Several transgender individuals have recently run for public office in the country.
Claudia Spellman and Victoria Gomez, both candidates under the leftist Liberty and Refoundation (LIBRE) party, sought election in 2012.
However, violent attacks and discriminatory acts are still commonplace in Honduras, particularly those that are targeted against transgender people.
In fact, Spellman, former director of HIV/AIDS Service organization based in San Pedro Sula, presently resides in DC after receiving death threats. Gomez, on the other hand, was attacked in Tegucigalpa and has sought asylum in Spain.
Trans activist and Grupo de Mujeres volunteer, Sheryln Montoya, 29, was found dead wrapped in sacks in April. Her body bore signs of strangulation. A transgender-right advocate interviewed by the Washington Blade has also been subject to two assassination attempts last year.

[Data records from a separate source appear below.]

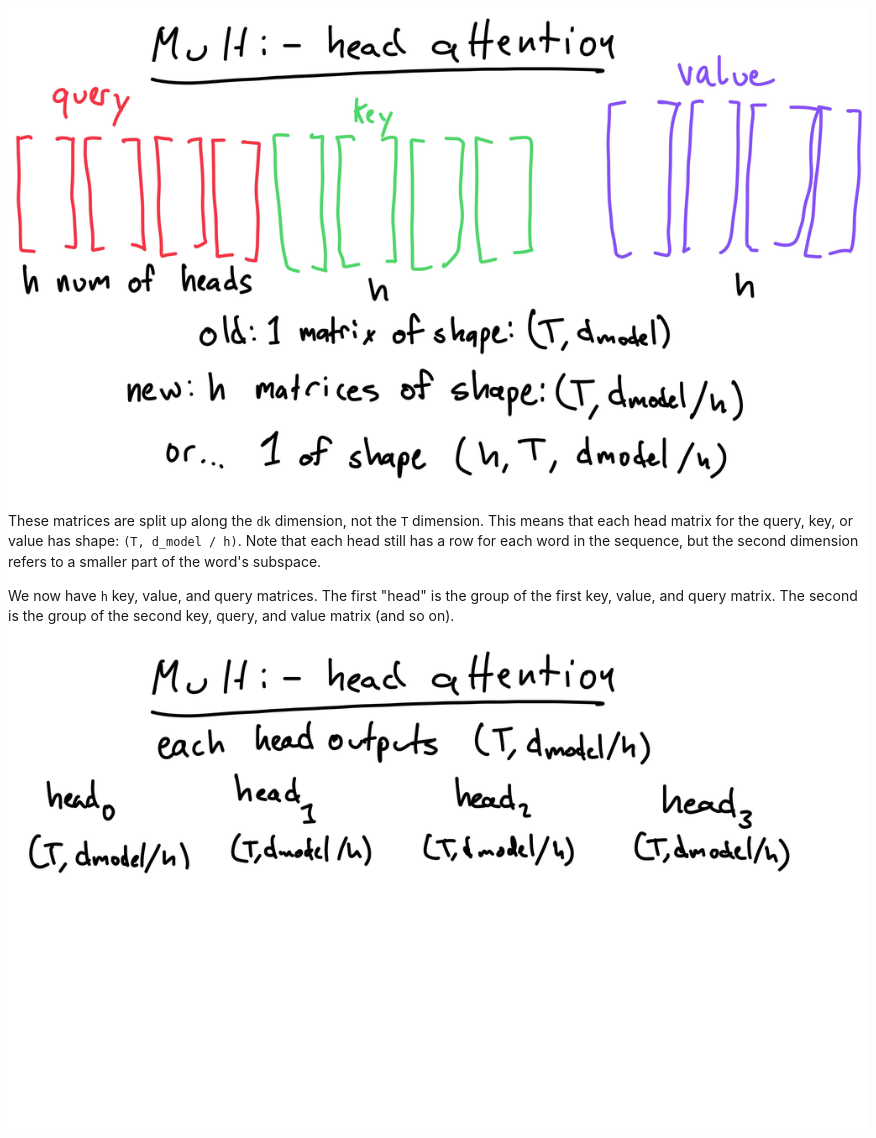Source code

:![multi-head attention demonstration](/static/GPT/GPT_00056.jpg)

These matrices are split up along the `dk` dimension, not the `T` dimension. This means that each head matrix for the query, key, or value has shape: `(T, d_model / h)`. Note that each head still has a row for each word in the sequence, but the second dimension refers to a smaller part of the word's subspace.

We now have `h` key, value, and query matrices. The first "head" is the group of the first key, value, and query matrix. The second is the group of the second key, query, and value matrix (and so on).

![self attention using heads](/static/GPT/GPT_00058.jpg)
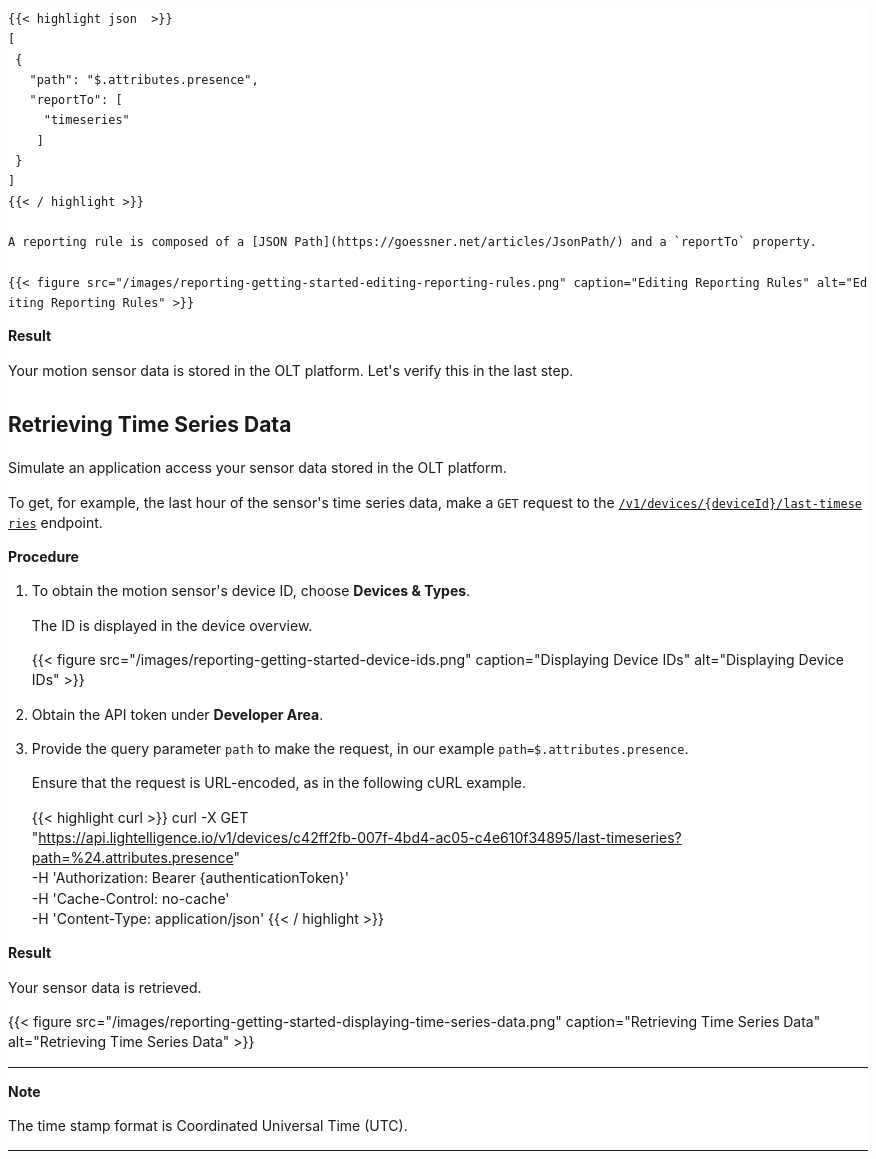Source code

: 	{{< highlight json  >}}
	[
	 {
	   "path": "$.attributes.presence",
	   "reportTo": [
		 "timeseries"
		]
	 }
	]
	{{< / highlight >}}

	A reporting rule is composed of a [JSON Path](https://goessner.net/articles/JsonPath/) and a `reportTo` property. 
	
	{{< figure src="/images/reporting-getting-started-editing-reporting-rules.png" caption="Editing Reporting Rules" alt="Editing Reporting Rules" >}}


**Result**

Your motion sensor data is stored in the OLT platform. Let's verify this in the last step.


## Retrieving Time Series Data

Simulate an application access your sensor data stored in the OLT platform.

To get, for example, the last hour of the sensor's time series data, make a `GET` request to the [`/v1/devices/{deviceId}/last-timeseries`](https://api.lightelligence.io/v1/api-collection/#tag/timeseries/paths/~1devices~1{deviceId}~1last-timeseries/get) endpoint.

**Procedure**

1. To obtain the motion sensor's device ID, choose **Devices & Types**.

	The ID is displayed in the device overview.
	
	{{< figure src="/images/reporting-getting-started-device-ids.png" caption="Displaying Device IDs" alt="Displaying Device IDs" >}}

2. Obtain the API token under **Developer Area**. 

3. Provide the query parameter `path` to make the request, in our example `path=$.attributes.presence`.

	Ensure that the request is URL-encoded, as in the following cURL example.

	{{< highlight curl  >}}
	curl -X GET \
	  "https://api.lightelligence.io/v1/devices/c42ff2fb-007f-4bd4-ac05-c4e610f34895/last-timeseries?path=%24.attributes.presence" \
	  -H 'Authorization: Bearer {authenticationToken}' \
	  -H 'Cache-Control: no-cache' \
	  -H 'Content-Type: application/json'
	{{< / highlight >}}

**Result**

Your sensor data is retrieved.

{{< figure src="/images/reporting-getting-started-displaying-time-series-data.png" caption="Retrieving Time Series Data" alt="Retrieving Time Series Data" >}}

---

**Note**

The time stamp format is Coordinated Universal Time (UTC).

---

In another report, lesbians, gays, bisexuals, transgender and intersex (LGBTI) organizations estimated that the are 240 people belonging to the LGBTI community that have been murdered since 2008.
According to NBC News, Honduras remains to have one of the highest murder rates in the world and the risk is higher for trans women.
When asked to comment about the situation for transgender citizens, Ferrera told Washington Blade, “It is very complex… It is very difficult.”
She herself also received verbal attack because of her gender identity.
She stated that the government still does not grant legal recognition to transgender people. She also said that many of them are forced to run away to another country because of the situation.